TASK ITEM –
Pick up the forum post below about writing a web crawler in Clojure and continue it from the point where it stops.

EXTRACT –
Hi everybody

I'm a clojure newbie, so I'm sorry if I'm asking a dumb question. 
I'm trying to write a program to crawl a webpage, find all links and 
recursively do this until all the links in the website is crawled (of 
course I'm omitting external hosts to avoid infinite crawling). So 
basically I'm dealing with a tree data structure. The problem is that my 
knowledge of clojure data structures are no where near enough to be able to 
implement this. I read a little bit about zippers and lots of other stuff 
but it only made me more confused. 

This is what I've got so far: 



(ns cralwer.core
  (:gen-class)
  (:require [net.cgrand.enlive-html :as h])
  (:import (java.net URL MalformedURLException)) 
  (:import java.io.FileNotFoundException) 
  )

(defn get-absolute-url-same-host
  "Convert the URL to absolute form if it's already not. Returns nill if 
the url is not from the same host"

DATA BLOCK –
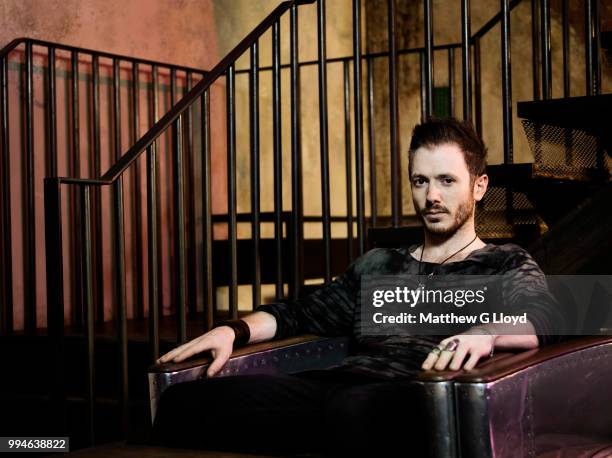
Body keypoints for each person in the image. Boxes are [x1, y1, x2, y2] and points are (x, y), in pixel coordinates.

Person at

ANSWER –
  [url parent]
  (try (let [u (URL. url)]
         (if (= (.getHost u) (.getHost parent))
           (.toString u)))
    (catch MalformedURLException e (.toString (URL. parent url)))
    ))



(defn get-links 
  "Return all the links in a URI"
  [url links]
    ;I do this check to avoid back edges/already seen urls and stop when 
there are no links in the current page
    (if-not (or (nil? url) (some #{url} links)) 
      (try (let [j-url (java.net.URL. url)
          page (h/html-resource j-url)]
         (map #(get-absolute-url-same-host (:href (:attrs %)) j-url) 
(h/select page [(h/attr? :href)])))

      (catch FileNotFoundException e (println "invalid URL: " url)))))



(defn get-all-links
  "Return a collection of all links"
  [url]
  (let [links '() children (get-links url links)]
    (concat links (mapcat get-all-links children))))


For small inputs, I get an empty list and for large inputs I just get stack 
overflow exception.

Thanks a lot for your help in advance 

-- 
-- 
You received this message because you are subscribed to the Google
Groups "Clojure" group.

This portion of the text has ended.